Exercise set
- a) Answer these from the Starbucks capstone write-up, one line each:
(i) What are the three offer types it names?
(ii) Which two attributes define the user groups it will look at?
(iii) When does it count a transaction as being during an offer?
- b) Using the Starbucks capstone write-up, explain why customers with no personal information are kept as their own user group instead of being dropped.
- c) Summarize the Starbucks capstone write-up in two sentences.

Supplied text
+-------+
Udacity Data Science Capstone Project — Starbucks data set
Project Overview
For this project I will be looking at a dataset provided by Starbucks, that mimics customer behaviour on their mobile app. The data pertains to offers Starbucks issue to their customers, as well as transactions of those customers, including any offers they have been sent. I have 3 different datasets related to:
· The offers available
· The users of the application
· Transactions of the user
Problem Statement
I will be investigating how offers impact customer behaviour and looking to find the offers that trigger the biggest spend increase by specific customer groups. There are 2 ways to categorise the offers, either by type of offer (discount, BOGO or advertisement), or the medium through which the offer was delivered (email, web, app, social media). To determine which offer type triggers the biggest spend increase, I will be measuring the average daily spend of each customer, during an offer period and outside of an offer period. I will also be measuring the average number of transactions per day per customer. This should enable me to see if there is an increase in the value of the individual transactions, or if there is an increase in the number of transactions during an offer. i.e., do offers drive bigger transactions, or more regular transactions.
I will then perform a Students T Test comparing transactions during and outside of an offer period to see if there is a statistically significant difference in user behaviour.
Once I have ascertained if offers do have a meaningful impact on customer behaviour, I will then investigate which types of offers impact different user groups. I will be looking at user groups based on age and income. One of the problems with the dataset is that we have customers for whom we have no personal information. Whilst it is tempting to discount these ‘null users’ entirely, it makes more sense to consider them as their own user group. This will hopefully enable me to predict behaviour of future members who also chose not to share personal information.
Metrics
The metrics I will be looking for are the P value when comparing transactions outside of and during in an offer period. My hypothesis for these are
H0 — Transaction amount during offer = Transaction amount outside of an offer
H1 — Transaction amount during offer ≠Transaction amount outside of an offer
and
H0 — Daily Transactions during offer = Daily transactions outside of an offer
H1 — Daily Transactions during offer ≠ Daily transactions outside of an offer
I will perform a Students T Test to see if there is a significant different between both the average transaction value during an offer, as well as the number of transactions during the offer. I will be comparing all transactions during an offer with those transactions completed out of an offer. I will consider a transaction to be during an offer if the user has viewed the offer, and the transaction was made during the validity period of the offer.
+-------+
Extracted material

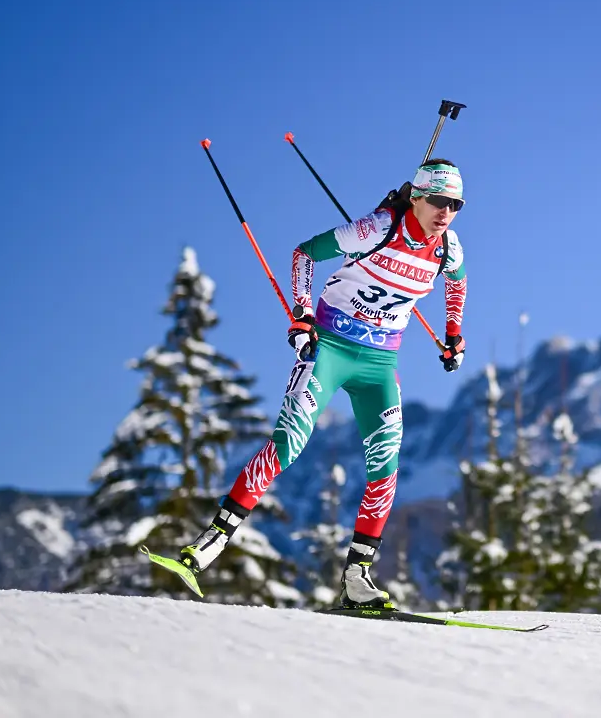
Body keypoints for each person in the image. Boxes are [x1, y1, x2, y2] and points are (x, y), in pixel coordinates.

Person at [175, 159, 468, 610]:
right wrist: (303, 315)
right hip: (330, 349)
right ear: (416, 197)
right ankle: (210, 542)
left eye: (456, 205)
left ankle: (357, 578)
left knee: (386, 466)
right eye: (438, 201)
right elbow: (304, 253)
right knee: (288, 443)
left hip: (379, 363)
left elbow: (457, 284)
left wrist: (453, 337)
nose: (446, 211)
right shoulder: (377, 228)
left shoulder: (448, 248)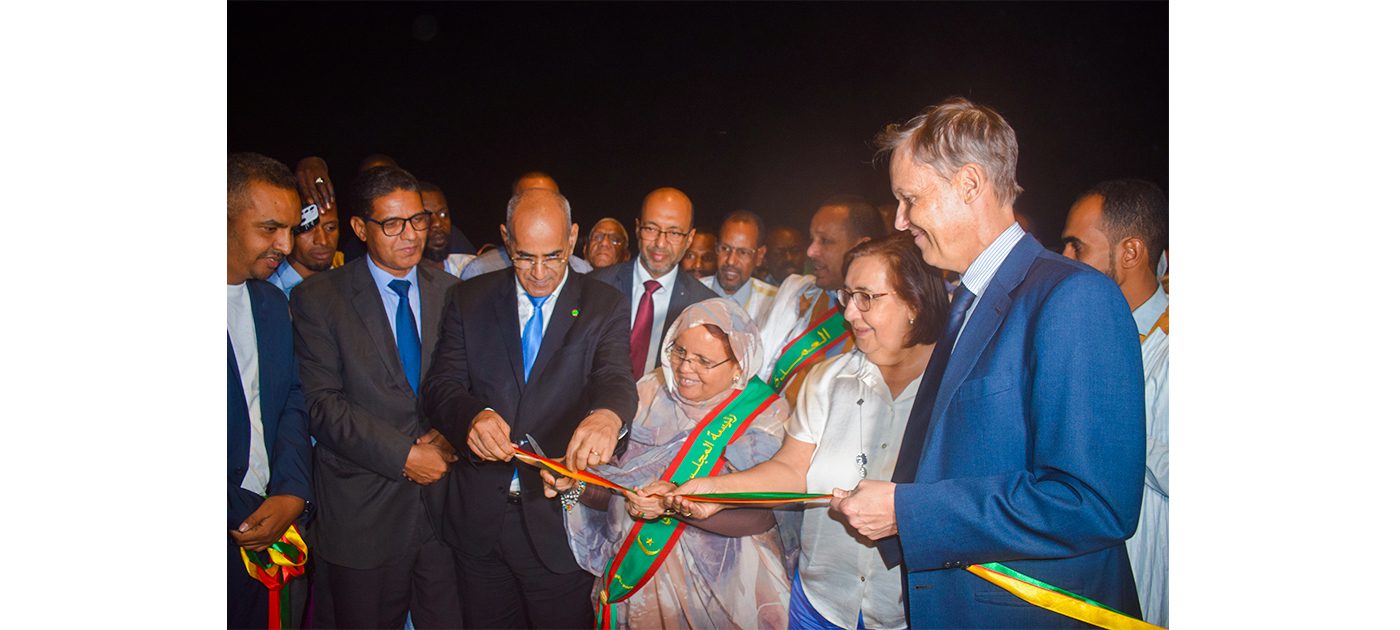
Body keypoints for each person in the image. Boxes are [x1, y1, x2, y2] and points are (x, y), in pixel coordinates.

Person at [829, 97, 1146, 628]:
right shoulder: (969, 299)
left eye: (910, 199)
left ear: (970, 184)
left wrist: (908, 513)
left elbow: (1093, 501)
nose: (901, 220)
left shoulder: (1073, 297)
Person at [669, 234, 948, 630]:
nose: (849, 313)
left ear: (915, 303)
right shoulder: (826, 380)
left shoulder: (956, 388)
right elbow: (791, 470)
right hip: (819, 603)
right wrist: (714, 492)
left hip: (912, 611)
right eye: (847, 296)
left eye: (866, 298)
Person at [421, 187, 639, 629]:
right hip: (479, 522)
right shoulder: (469, 299)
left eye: (553, 256)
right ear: (506, 239)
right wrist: (470, 417)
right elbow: (441, 386)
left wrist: (607, 416)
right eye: (524, 257)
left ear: (573, 238)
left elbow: (615, 378)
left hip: (558, 523)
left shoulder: (604, 305)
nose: (539, 273)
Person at [545, 298, 793, 629]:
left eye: (704, 361)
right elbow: (619, 490)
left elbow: (761, 515)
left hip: (725, 587)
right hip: (640, 582)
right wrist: (576, 482)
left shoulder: (766, 415)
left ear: (739, 365)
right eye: (679, 352)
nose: (685, 368)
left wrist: (672, 504)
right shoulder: (651, 390)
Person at [288, 166, 463, 629]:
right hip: (362, 513)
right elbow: (322, 404)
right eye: (392, 224)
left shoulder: (453, 293)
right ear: (360, 228)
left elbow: (469, 384)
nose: (411, 234)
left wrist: (450, 435)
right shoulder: (318, 298)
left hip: (444, 513)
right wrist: (405, 455)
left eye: (418, 219)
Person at [1061, 178, 1169, 627]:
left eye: (1078, 246)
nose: (1064, 259)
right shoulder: (1080, 335)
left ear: (1130, 253)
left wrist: (1100, 421)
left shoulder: (1171, 349)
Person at [226, 152, 313, 629]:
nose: (285, 244)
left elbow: (291, 404)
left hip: (272, 523)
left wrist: (292, 492)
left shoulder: (272, 302)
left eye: (290, 229)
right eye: (270, 228)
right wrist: (243, 510)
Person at [757, 196, 885, 389]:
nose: (810, 251)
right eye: (812, 240)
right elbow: (760, 366)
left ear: (861, 247)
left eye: (825, 241)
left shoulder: (886, 318)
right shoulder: (797, 291)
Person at [591, 187, 719, 380]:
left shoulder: (704, 306)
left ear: (690, 238)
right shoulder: (595, 286)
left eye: (674, 233)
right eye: (651, 229)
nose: (660, 243)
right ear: (637, 228)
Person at [701, 210, 778, 329]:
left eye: (743, 252)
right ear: (716, 248)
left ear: (760, 255)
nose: (731, 261)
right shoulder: (689, 294)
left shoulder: (774, 304)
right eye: (725, 248)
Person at [268, 198, 340, 298]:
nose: (322, 241)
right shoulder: (265, 294)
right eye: (308, 229)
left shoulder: (351, 282)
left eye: (330, 228)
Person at [420, 181, 477, 276]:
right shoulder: (403, 277)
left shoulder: (471, 268)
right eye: (425, 217)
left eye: (443, 214)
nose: (437, 223)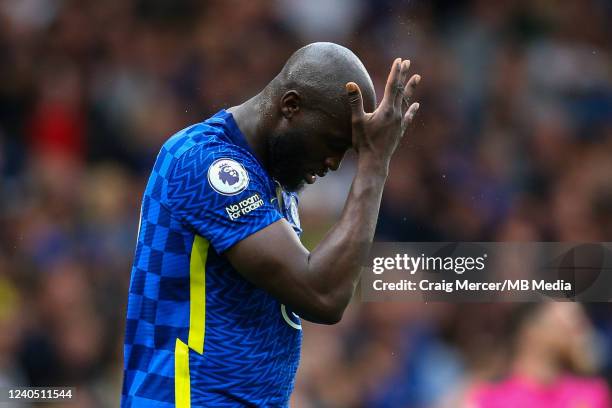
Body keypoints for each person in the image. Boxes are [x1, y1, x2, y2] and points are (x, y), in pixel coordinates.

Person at [121, 42, 421, 407]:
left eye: (349, 153)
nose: (334, 163)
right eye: (333, 143)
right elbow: (322, 295)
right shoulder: (206, 164)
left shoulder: (269, 180)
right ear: (291, 106)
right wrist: (374, 165)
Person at [467, 302, 611, 408]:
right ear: (530, 330)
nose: (580, 330)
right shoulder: (490, 398)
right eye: (567, 321)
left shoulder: (591, 394)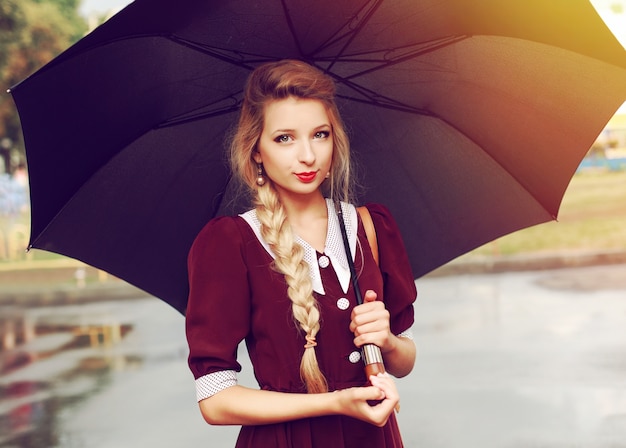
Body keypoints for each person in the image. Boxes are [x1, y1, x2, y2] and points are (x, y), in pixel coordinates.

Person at [186, 59, 417, 447]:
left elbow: (405, 362)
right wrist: (334, 403)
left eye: (320, 134)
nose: (308, 155)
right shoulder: (232, 242)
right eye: (284, 138)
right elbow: (214, 400)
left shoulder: (370, 227)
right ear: (256, 150)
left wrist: (389, 341)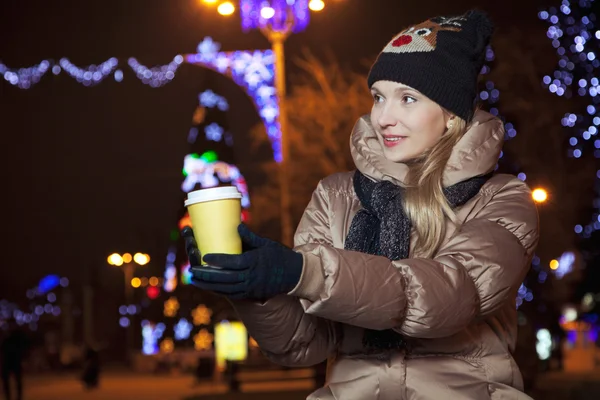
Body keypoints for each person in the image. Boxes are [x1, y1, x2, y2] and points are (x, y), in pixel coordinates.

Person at [182, 9, 539, 400]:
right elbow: (304, 344)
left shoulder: (502, 199)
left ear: (451, 114)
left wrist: (306, 272)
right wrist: (254, 287)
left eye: (407, 99)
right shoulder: (335, 196)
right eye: (378, 97)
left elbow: (449, 296)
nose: (384, 117)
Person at [1, 319, 28, 400]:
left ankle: (18, 397)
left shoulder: (18, 335)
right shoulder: (5, 334)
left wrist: (23, 357)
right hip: (7, 360)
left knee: (17, 380)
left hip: (16, 359)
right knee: (6, 381)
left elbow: (25, 346)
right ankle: (8, 397)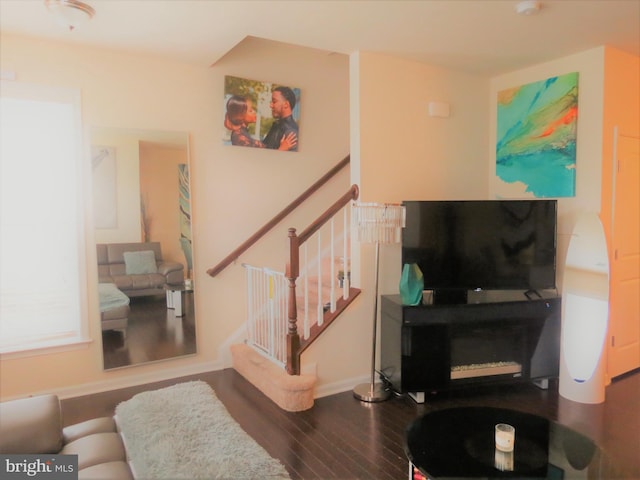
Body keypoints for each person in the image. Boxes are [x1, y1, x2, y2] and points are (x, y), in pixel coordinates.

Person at [224, 95, 296, 150]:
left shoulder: (241, 133)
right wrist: (282, 148)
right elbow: (259, 161)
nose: (254, 112)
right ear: (240, 115)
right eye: (251, 110)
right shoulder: (240, 137)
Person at [262, 86, 299, 152]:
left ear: (286, 104)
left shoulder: (291, 132)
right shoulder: (277, 125)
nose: (271, 105)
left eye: (274, 101)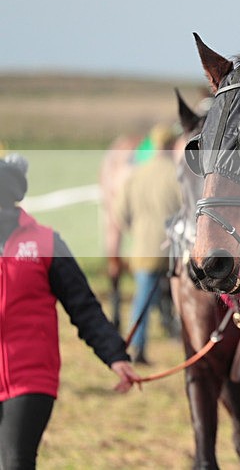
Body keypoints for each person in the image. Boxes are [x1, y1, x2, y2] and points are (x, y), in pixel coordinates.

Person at [0, 154, 140, 469]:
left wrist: (115, 355)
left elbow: (83, 305)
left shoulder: (45, 243)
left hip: (29, 379)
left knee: (15, 461)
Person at [113, 123, 182, 363]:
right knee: (179, 299)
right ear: (172, 144)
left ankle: (137, 346)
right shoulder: (178, 175)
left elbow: (120, 214)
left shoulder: (136, 174)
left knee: (141, 300)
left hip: (143, 249)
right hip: (173, 251)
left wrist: (137, 231)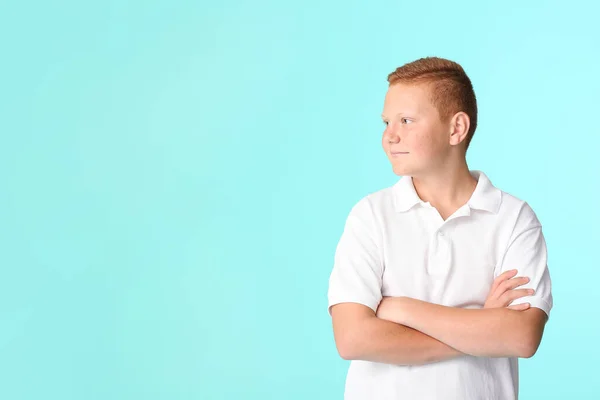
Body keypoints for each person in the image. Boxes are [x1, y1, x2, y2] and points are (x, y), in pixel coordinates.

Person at [327, 56, 553, 400]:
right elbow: (352, 338)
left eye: (406, 120)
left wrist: (401, 309)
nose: (390, 136)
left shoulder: (514, 219)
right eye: (387, 122)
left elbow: (520, 337)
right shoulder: (370, 216)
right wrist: (481, 327)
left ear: (456, 129)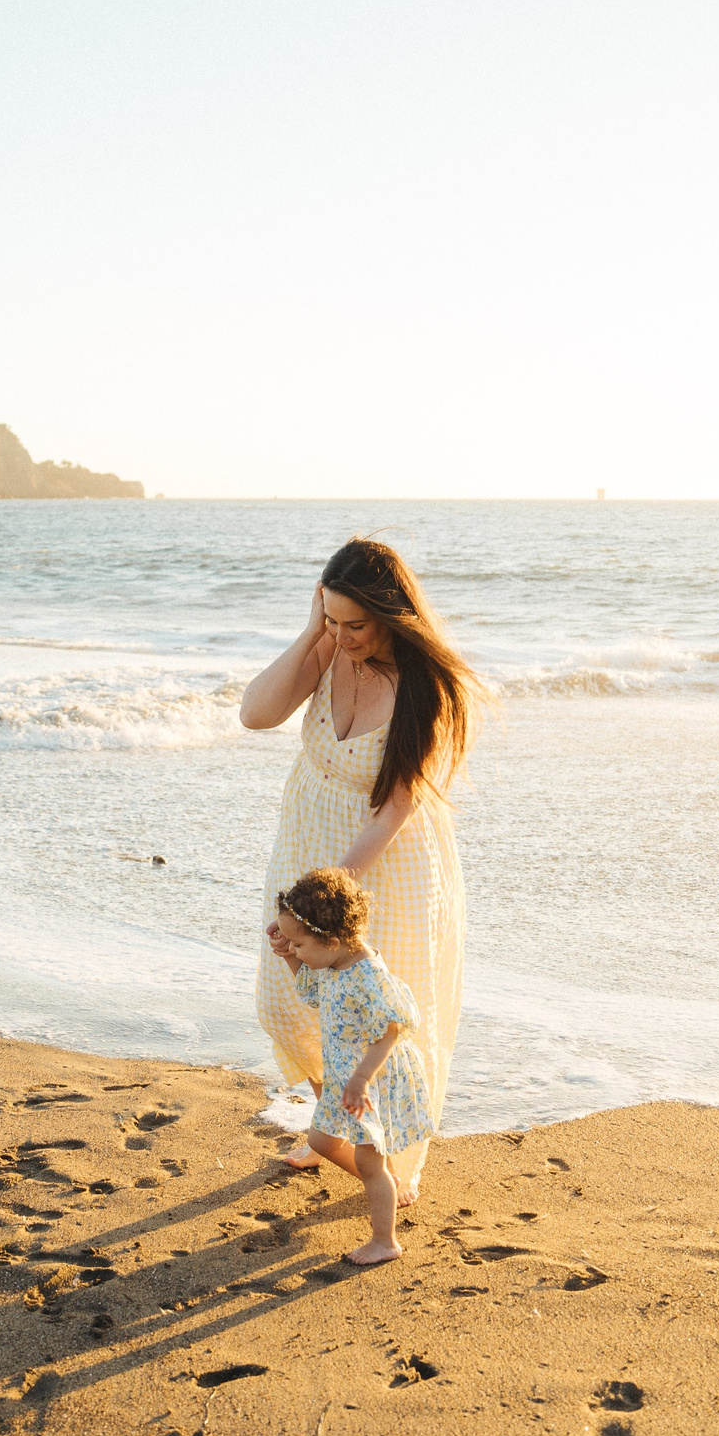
+-------+
Responses per task
- a)
(i) Discount, BOGO and advertisement.
(ii) Age and income.
(iii) When the user has viewed the offer and the transaction was made during the offer's validity period.

- b) The write-up treats these "null users" as their own group because doing so should help predict the behavior of future members who also choose not to share personal information.

- c) The project uses Starbucks data on offers, app users and transactions to examine how offers affect customer behavior, comparing average daily spend and daily transaction counts during and outside offer periods. A Student's t-test will check whether the differences are statistically significant, and the project will then look at which offer types affect user groups based on age and income, including customers with no personal information as a separate group.